HACKER Q&A
📣 azan-n

What is the one thing you would change about documentation?


I've been in talks with research orgs, government orgs, and software companies and everyone seems to have something they would like to change about the way their documentation works.

I'd love to hear what HN has to add to that.


  👤 kstenerud Accepted Answer ✓
U/X. If your UX guy isn't giving you advice on your layouts, indices, density etc etc, your documentation will suck, and your maintainers will blame the user for not finding what they're looking for.

👤 politelemon
Fewer emojis, preferably zero. They don't help with readability. No need to get cutesy with the "made with love" phrases either.
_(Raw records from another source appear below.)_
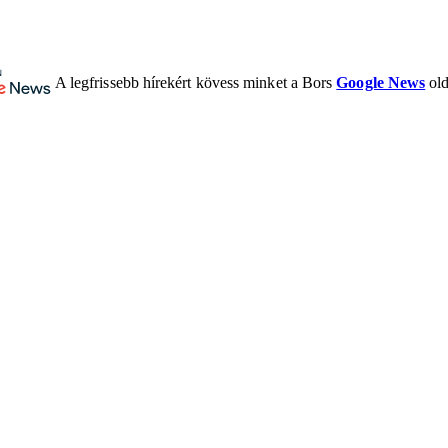
A legfrissebb hírekért kövess minket a Bors
Google News
old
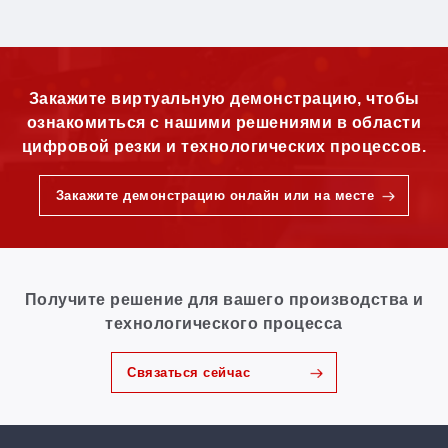
Закажите виртуальную демонстрацию, чтобы
ознакомиться с нашими решениями в области
цифровой резки и технологических процессов.
Закажите демонстрацию онлайн или на месте
Получите решение для вашего производства и
технологического процесса
Связаться сейчас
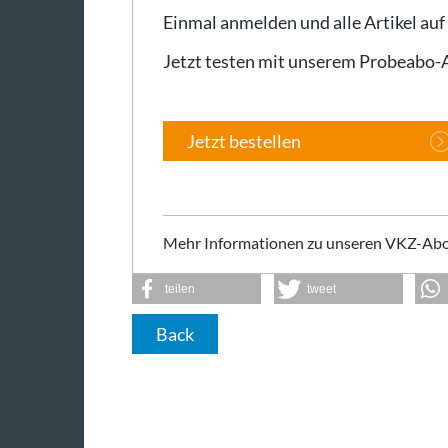
Einmal anmelden und alle Artikel auf
Jetzt testen mit unserem Probeabo
Jetzt bestellen
Mehr Informationen zu unseren VKZ-Abo
teilen
tweet
Back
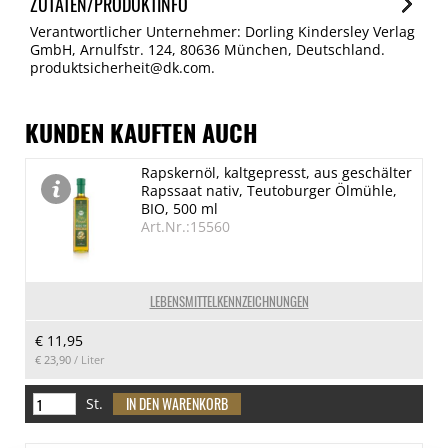
ZUTATEN/PRODUKTINFO
Verantwortlicher Unternehmer: Dorling Kindersley Verlag
GmbH, Arnulfstr. 124, 80636 München, Deutschland.
produktsicherheit@dk.com.
KUNDEN KAUFTEN AUCH
Rapskernöl, kaltgepresst, aus geschälter
Rapssaat nativ, Teutoburger Ölmühle,
BIO, 500 ml
Art.Nr.:15560
LEBENSMITTELKENNZEICHNUNGEN
€ 11,95
€ 23,90
/ Liter
St.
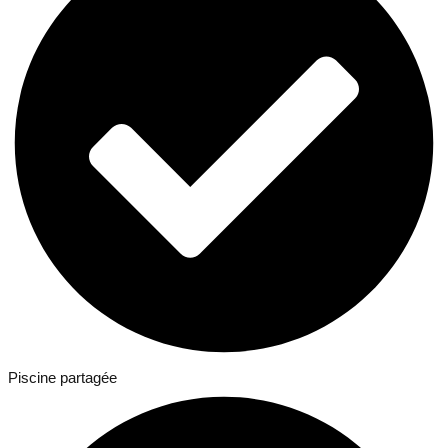
Piscine partagée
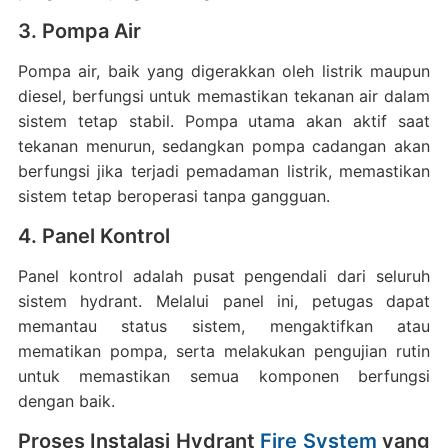
3. Pompa Air
Pompa air, baik yang digerakkan oleh listrik maupun
diesel, berfungsi untuk memastikan tekanan air dalam
sistem tetap stabil.
Pompa utama akan aktif saat
tekanan menurun, sedangkan pompa cadangan akan
berfungsi jika terjadi pemadaman listrik, memastikan
sistem tetap beroperasi tanpa gangguan.
4. Panel Kontrol
Panel kontrol adalah pusat pengendali dari seluruh
sistem hydrant.
Melalui panel ini, petugas dapat
memantau status sistem, mengaktifkan atau
mematikan pompa, serta melakukan pengujian rutin
untuk memastikan semua komponen berfungsi
dengan baik.
Proses Instalasi Hydrant
Fire System
yang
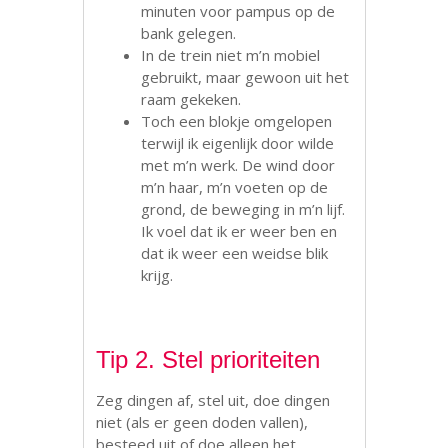
minuten voor pampus op de
bank gelegen.
In de trein niet m’n mobiel
gebruikt, maar gewoon uit het
raam gekeken.
Toch een blokje omgelopen
terwijl ik eigenlijk door wilde
met m’n werk. De wind door
m’n haar, m’n voeten op de
grond, de beweging in m’n lijf.
Ik voel dat ik er weer ben en
dat ik weer een weidse blik
krijg.
Tip 2. Stel prioriteiten
Zeg dingen af, stel uit, doe dingen
niet (als er geen doden vallen),
besteed uit of doe alleen het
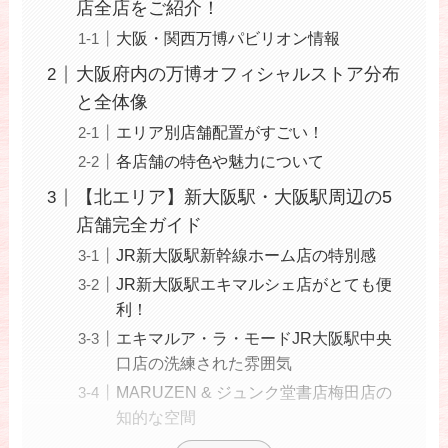
店全店をご紹介！
大阪・関西万博パビリオン情報
大阪府内の万博オフィシャルストア分布
と全体像
エリア別店舗配置がすごい！
各店舗の特色や魅力について
【北エリア】新大阪駅・大阪駅周辺の5
店舗完全ガイド
JR新大阪駅新幹線ホーム店の特別感
JR新大阪駅エキマルシェ店がとても便
利！
エキマルア・ラ・モードJR大阪駅中央
口店の洗練された雰囲気
MARUZEN & ジュンク堂書店梅田店の
知的な空間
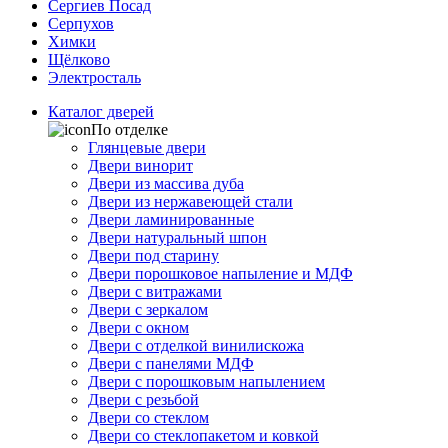
Сергиев Посад
Серпухов
Химки
Щёлково
Электросталь
Каталог дверей
По отделке
Глянцевые двери
Двери винорит
Двери из массива дуба
Двери из нержавеющей стали
Двери ламинированные
Двери натуральный шпон
Двери под старину
Двери порошковое напыление и МДФ
Двери с витражами
Двери с зеркалом
Двери с окном
Двери с отделкой винилискожа
Двери с панелями МДФ
Двери с порошковым напылением
Двери с резьбой
Двери со стеклом
Двери со стеклопакетом и ковкой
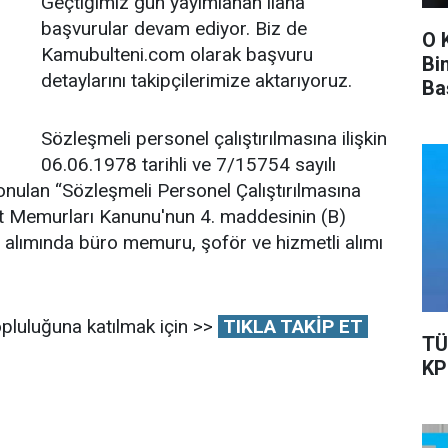
Geçtiğimiz gün yayımlanan ilana
başvurular devam ediyor. Biz de
O 
Kamubulteni.com olarak başvuru
Bi
detaylarını takipçilerimize aktarıyoruz.
Ba
Ka
Sözleşmeli personel çalıştırılmasına ilişkin
06.06.1978 tarihli ve 7/15754 sayılı
konulan “Sözleşmeli Personel Çalıştırılmasına
let Memurları Kanunu'nun 4. maddesinin (B)
 alımında büro memuru, şoför ve hizmetli alımı
pluluğuna katılmak için >>
TIKLA TAKİP ET
TÜ
KP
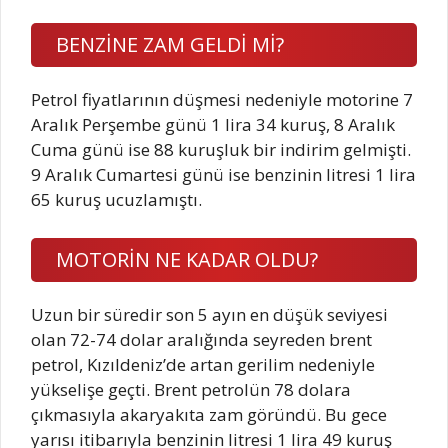
BENZİNE ZAM GELDİ Mİ?
Petrol fiyatlarının düşmesi nedeniyle motorine 7
Aralık Perşembe günü 1 lira 34 kuruş, 8 Aralık
Cuma günü ise 88 kuruşluk bir indirim gelmişti.
9 Aralık Cumartesi günü ise benzinin litresi 1 lira
65 kuruş ucuzlamıştı.
MOTORİN NE KADAR OLDU?
Uzun bir süredir son 5 ayın en düşük seviyesi
olan 72-74 dolar aralığında seyreden brent
petrol, Kızıldeniz’de artan gerilim nedeniyle
yükselişe geçti. Brent petrolün 78 dolara
çıkmasıyla akaryakıta zam göründü. Bu gece
yarısı itibarıyla benzinin litresi 1 lira 49 kuruş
Documentation should be a simple boring set of pages, it's not a place for designers to practice new designs, frameworks, or navigation techniques.

Screenshots should focus on the content, not what it looks like on a specific device or window decorations. Screenshots are hard work though because they need to be kept up to date.

Please share some of the feedback you received from your other teams


👤 countWSS
More examples, illustrate the range of options and document all special cases. Think from perspective of "what context is this used from?" instead of just listing possibilities. Try to document what is going behind the scenes as much as possible, with minimal local jargon. Making stuff accessible to wider audience for debugging/auditing requires explaining design decisions at high-level(interface) and low-level(what is actually used). Otherwise users will start treating it as black-box binary blobs of mystery "code" that works by magic, because people just don't read source code.

👤 sentimentscan
I would like to sort it by how common this issue is, so I don't look for the top of documention for edge cases or very old/rare issues.

👤 Logans_Run
Two things -

1) Keep it current, with a way of (actively) marking supercede / outdated / retracted copies (somehow? perhaps an (optional) url on each doc to check for "freshness"?))

2) Document the documentation. Having a master index greatly assists version control, esp for tech docs.